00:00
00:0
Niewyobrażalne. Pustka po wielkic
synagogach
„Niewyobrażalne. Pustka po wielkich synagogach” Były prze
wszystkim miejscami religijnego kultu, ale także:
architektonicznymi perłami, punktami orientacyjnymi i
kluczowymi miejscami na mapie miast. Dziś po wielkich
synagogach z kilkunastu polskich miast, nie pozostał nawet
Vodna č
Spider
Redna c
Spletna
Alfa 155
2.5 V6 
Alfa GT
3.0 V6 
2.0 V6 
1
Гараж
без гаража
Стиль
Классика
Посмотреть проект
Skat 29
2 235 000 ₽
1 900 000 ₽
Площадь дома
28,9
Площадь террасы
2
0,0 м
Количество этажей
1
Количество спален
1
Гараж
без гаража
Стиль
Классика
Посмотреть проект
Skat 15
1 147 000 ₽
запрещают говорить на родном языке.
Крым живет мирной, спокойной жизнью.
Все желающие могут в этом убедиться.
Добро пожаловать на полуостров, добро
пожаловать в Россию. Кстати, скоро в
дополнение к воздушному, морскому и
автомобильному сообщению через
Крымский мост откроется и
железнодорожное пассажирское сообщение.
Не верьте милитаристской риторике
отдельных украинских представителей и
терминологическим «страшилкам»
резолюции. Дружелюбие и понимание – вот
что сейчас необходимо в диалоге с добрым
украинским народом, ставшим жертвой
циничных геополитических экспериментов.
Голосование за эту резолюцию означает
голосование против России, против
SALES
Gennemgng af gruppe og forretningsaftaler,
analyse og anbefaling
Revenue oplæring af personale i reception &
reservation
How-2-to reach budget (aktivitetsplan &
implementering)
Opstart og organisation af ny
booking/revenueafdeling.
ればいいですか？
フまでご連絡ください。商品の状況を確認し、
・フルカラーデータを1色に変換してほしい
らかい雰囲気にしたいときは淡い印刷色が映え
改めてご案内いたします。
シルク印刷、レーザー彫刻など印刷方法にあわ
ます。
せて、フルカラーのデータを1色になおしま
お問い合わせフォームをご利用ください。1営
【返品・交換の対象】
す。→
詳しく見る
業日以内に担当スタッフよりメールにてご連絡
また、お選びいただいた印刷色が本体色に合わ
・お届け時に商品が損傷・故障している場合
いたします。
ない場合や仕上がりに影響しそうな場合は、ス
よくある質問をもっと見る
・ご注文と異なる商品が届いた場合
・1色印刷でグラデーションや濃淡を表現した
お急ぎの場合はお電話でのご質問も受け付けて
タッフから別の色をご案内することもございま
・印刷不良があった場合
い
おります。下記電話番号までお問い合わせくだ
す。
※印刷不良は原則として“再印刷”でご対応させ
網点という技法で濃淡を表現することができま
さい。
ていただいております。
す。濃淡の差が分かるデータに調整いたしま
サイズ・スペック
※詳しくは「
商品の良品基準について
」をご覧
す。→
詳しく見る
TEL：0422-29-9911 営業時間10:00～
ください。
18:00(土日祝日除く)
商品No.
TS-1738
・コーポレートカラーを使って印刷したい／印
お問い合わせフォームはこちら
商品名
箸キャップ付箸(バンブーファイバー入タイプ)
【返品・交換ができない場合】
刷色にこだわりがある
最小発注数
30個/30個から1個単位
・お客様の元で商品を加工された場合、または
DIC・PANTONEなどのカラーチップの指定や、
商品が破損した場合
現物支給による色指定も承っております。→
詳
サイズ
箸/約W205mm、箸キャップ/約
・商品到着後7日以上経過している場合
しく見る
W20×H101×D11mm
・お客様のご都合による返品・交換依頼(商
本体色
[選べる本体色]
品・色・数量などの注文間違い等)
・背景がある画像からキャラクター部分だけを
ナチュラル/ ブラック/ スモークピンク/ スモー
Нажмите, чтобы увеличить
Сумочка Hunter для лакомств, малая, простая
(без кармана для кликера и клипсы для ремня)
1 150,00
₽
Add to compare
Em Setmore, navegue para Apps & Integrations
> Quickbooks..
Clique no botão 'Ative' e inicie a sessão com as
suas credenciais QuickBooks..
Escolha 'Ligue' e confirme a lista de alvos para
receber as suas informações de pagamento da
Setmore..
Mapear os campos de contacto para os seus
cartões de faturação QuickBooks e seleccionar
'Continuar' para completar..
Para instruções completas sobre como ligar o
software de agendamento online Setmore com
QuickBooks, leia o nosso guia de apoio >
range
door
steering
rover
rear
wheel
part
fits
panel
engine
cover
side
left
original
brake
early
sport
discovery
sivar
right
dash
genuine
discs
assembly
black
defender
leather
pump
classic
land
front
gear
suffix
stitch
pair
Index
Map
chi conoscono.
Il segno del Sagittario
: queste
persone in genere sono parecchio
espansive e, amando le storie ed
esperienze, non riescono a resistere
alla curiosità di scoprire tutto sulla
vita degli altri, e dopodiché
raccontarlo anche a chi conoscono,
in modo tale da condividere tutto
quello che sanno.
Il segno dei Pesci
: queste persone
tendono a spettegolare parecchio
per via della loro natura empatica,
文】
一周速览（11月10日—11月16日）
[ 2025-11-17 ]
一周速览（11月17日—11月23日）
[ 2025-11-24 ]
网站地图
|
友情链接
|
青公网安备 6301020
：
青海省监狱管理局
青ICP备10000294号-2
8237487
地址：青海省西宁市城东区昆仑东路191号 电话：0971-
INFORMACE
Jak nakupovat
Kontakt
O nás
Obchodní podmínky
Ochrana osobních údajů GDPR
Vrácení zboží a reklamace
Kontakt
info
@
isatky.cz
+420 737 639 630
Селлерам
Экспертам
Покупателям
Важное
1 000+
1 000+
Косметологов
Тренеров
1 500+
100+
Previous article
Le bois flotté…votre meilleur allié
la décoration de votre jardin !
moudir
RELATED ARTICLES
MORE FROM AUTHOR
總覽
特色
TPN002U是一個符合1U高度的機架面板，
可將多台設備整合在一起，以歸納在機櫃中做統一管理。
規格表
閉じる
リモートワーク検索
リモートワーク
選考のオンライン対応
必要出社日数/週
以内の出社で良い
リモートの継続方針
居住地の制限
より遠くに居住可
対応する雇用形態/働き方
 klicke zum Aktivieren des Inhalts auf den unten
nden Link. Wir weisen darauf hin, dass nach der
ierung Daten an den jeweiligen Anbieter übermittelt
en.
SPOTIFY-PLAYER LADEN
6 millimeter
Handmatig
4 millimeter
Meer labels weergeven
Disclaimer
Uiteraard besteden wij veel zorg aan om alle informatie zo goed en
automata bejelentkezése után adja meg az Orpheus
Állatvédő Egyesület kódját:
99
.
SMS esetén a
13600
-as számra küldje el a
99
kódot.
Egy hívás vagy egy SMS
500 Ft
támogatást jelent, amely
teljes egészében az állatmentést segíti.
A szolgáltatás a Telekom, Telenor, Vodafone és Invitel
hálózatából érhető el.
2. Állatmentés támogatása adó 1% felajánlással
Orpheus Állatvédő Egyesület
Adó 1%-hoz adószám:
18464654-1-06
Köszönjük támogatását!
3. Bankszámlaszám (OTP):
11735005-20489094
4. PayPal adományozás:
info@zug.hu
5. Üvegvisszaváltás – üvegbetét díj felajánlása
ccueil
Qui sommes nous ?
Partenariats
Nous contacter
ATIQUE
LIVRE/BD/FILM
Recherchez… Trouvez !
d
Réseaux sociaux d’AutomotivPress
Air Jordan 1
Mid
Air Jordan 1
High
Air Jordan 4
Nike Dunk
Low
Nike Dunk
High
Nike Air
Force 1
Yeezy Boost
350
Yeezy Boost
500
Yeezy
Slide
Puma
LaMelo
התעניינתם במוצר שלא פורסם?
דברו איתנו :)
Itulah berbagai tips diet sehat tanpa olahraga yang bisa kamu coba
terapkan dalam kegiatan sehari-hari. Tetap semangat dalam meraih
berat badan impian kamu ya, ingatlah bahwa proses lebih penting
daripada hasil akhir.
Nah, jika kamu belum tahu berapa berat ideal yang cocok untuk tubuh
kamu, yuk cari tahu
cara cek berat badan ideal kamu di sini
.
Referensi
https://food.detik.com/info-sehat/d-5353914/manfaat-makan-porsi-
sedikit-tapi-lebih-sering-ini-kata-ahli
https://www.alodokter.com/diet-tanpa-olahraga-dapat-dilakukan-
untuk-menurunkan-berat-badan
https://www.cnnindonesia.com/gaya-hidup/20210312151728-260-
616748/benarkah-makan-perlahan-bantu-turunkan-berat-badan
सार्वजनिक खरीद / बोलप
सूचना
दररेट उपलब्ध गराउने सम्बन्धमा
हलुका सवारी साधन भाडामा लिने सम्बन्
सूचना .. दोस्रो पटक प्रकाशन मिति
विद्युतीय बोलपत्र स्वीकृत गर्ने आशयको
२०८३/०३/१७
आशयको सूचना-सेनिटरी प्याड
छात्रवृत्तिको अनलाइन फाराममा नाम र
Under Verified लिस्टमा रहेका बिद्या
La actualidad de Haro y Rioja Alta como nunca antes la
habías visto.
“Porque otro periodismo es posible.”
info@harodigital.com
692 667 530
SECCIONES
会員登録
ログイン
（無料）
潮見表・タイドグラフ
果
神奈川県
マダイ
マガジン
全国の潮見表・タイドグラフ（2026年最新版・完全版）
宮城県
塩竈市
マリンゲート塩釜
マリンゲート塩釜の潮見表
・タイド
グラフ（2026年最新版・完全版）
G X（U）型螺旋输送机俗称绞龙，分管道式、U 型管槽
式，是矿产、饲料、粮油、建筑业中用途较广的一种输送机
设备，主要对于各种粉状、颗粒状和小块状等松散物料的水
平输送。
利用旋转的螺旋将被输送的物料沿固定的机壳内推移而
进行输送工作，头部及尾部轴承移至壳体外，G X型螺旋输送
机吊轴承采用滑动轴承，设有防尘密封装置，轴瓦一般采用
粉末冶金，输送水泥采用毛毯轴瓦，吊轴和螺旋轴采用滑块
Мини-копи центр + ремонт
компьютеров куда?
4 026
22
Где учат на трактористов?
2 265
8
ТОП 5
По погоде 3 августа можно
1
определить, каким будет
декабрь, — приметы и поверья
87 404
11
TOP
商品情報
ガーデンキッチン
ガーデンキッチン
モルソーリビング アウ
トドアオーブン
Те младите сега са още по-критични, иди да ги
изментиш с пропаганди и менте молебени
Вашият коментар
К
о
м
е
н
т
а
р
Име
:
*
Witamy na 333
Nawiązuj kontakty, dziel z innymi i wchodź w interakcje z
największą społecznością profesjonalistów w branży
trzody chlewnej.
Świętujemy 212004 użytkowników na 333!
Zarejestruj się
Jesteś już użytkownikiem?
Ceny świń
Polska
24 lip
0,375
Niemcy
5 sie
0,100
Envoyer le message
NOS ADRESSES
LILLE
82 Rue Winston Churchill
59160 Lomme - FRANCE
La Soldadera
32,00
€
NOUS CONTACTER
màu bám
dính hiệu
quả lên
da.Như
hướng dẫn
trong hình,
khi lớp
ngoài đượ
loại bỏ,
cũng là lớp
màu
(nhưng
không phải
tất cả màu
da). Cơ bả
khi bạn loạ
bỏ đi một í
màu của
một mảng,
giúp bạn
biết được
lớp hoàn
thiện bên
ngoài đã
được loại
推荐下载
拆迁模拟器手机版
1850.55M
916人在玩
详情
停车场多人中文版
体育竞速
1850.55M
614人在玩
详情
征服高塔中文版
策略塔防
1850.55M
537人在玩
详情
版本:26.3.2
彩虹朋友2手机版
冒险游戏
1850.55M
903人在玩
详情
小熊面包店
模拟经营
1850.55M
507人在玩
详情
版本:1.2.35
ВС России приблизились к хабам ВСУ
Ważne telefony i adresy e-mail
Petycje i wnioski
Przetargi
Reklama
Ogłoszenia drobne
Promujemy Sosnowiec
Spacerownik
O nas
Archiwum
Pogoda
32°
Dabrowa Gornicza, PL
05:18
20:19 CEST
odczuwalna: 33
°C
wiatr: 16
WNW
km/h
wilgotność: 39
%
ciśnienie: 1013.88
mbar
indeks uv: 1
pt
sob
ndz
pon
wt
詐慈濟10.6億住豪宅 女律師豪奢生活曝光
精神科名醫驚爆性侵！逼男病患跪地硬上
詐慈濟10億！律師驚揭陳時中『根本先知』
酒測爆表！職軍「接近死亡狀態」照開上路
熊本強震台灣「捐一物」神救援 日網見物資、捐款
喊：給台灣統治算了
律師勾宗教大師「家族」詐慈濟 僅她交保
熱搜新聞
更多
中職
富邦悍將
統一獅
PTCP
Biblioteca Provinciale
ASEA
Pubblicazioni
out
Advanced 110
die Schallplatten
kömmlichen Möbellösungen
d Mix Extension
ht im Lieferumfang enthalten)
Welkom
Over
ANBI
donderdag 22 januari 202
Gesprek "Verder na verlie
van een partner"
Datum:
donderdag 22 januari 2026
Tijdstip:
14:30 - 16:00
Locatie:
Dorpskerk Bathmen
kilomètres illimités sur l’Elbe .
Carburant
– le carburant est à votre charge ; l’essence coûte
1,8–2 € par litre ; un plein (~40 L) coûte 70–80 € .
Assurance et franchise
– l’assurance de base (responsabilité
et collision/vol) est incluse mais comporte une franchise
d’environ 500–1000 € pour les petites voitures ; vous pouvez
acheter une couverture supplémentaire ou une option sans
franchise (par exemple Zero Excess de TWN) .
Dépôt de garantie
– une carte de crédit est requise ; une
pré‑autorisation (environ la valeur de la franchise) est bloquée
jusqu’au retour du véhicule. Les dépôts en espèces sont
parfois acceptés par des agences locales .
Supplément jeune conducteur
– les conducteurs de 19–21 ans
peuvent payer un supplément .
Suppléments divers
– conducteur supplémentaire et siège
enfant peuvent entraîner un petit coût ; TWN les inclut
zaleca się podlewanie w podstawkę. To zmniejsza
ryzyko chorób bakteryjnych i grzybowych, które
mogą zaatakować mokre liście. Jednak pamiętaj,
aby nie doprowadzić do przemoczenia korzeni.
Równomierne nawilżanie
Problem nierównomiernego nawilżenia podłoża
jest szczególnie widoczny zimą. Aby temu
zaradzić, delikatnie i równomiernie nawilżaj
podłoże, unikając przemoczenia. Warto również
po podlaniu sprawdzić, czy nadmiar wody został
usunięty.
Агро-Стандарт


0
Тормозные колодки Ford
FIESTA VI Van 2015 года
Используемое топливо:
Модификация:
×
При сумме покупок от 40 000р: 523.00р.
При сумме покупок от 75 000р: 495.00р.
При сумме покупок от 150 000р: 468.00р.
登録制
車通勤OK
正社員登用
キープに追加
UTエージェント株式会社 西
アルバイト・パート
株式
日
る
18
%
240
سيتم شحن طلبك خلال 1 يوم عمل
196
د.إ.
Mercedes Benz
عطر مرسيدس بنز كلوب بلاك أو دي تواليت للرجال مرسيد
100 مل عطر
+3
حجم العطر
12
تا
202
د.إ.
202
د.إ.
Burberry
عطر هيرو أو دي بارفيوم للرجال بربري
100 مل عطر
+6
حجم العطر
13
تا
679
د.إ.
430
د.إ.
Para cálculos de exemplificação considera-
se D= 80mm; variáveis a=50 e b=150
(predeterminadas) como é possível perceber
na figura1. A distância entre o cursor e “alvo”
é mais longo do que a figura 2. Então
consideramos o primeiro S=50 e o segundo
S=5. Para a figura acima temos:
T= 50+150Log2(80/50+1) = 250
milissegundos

☆ ☆ ☆ ☆

Exercise brief = Rewrite the rows from the very beginning down through the line containing "что сейчас необходимо в диалоге с добрым", replacing "Классика" with "Модерн" and keeping everything else unchanged.

Answer section =
00:00
00:0
Niewyobrażalne. Pustka po wielkic
synagogach
„Niewyobrażalne. Pustka po wielkich synagogach” Były prze
wszystkim miejscami religijnego kultu, ale także:
architektonicznymi perłami, punktami orientacyjnymi i
kluczowymi miejscami na mapie miast. Dziś po wielkich
synagogach z kilkunastu polskich miast, nie pozostał nawet
Vodna č
Spider
Redna c
Spletna
Alfa 155
2.5 V6 
Alfa GT
3.0 V6 
2.0 V6 
1
Гараж
без гаража
Стиль
Модерн
Посмотреть проект
Skat 29
2 235 000 ₽
1 900 000 ₽
Площадь дома
28,9
Площадь террасы
2
0,0 м
Количество этажей
1
Количество спален
1
Гараж
без гаража
Стиль
Модерн
Посмотреть проект
Skat 15
1 147 000 ₽
запрещают говорить на родном языке.
Крым живет мирной, спокойной жизнью.
Все желающие могут в этом убедиться.
Добро пожаловать на полуостров, добро
пожаловать в Россию. Кстати, скоро в
дополнение к воздушному, морскому и
автомобильному сообщению через
Крымский мост откроется и
железнодорожное пассажирское сообщение.
Не верьте милитаристской риторике
отдельных украинских представителей и
терминологическим «страшилкам»
резолюции. Дружелюбие и понимание – вот
что сейчас необходимо в диалоге с добрым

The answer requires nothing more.